**INSTRUCTION:**
What is needed is an exact copy of the records, with the images left out.

**Dataset records:**
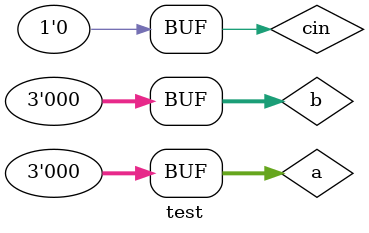
<source format=v>
`timescale 1ns / 1ps


module test;

	// Inputs
	reg [2:0] a;
	reg [2:0] b;
	reg cin;

	// Outputs
	wire [2:0] cout;
	wire [2:0] sum;

	// Instantiate the Unit Under Test (UUT)
	top_module uut (
		.a(a), 
		.b(b), 
		.cin(cin), 
		.cout(cout), 
		.sum(sum)
	);

	initial begin
		// Initialize Inputs
		a = 0;
		b = 0;
		cin = 0;

		// Wait 100 ns for global reset to finish
		#100;
        
		// Add stimulus here

	end
      
endmodule


</source>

**TASK RESULT:**
<source format=v>
`timescale 1ns / 1ps


module test;

	// Inputs
	reg [2:0] a;
	reg [2:0] b;
	reg cin;

	// Outputs
	wire [2:0] cout;
	wire [2:0] sum;

	// Instantiate the Unit Under Test (UUT)
	top_module uut (
		.a(a), 
		.b(b), 
		.cin(cin), 
		.cout(cout), 
		.sum(sum)
	);

	initial begin
		// Initialize Inputs
		a = 0;
		b = 0;
		cin = 0;

		// Wait 100 ns for global reset to finish
		#100;
        
		// Add stimulus here

	end
      
endmodule


</source>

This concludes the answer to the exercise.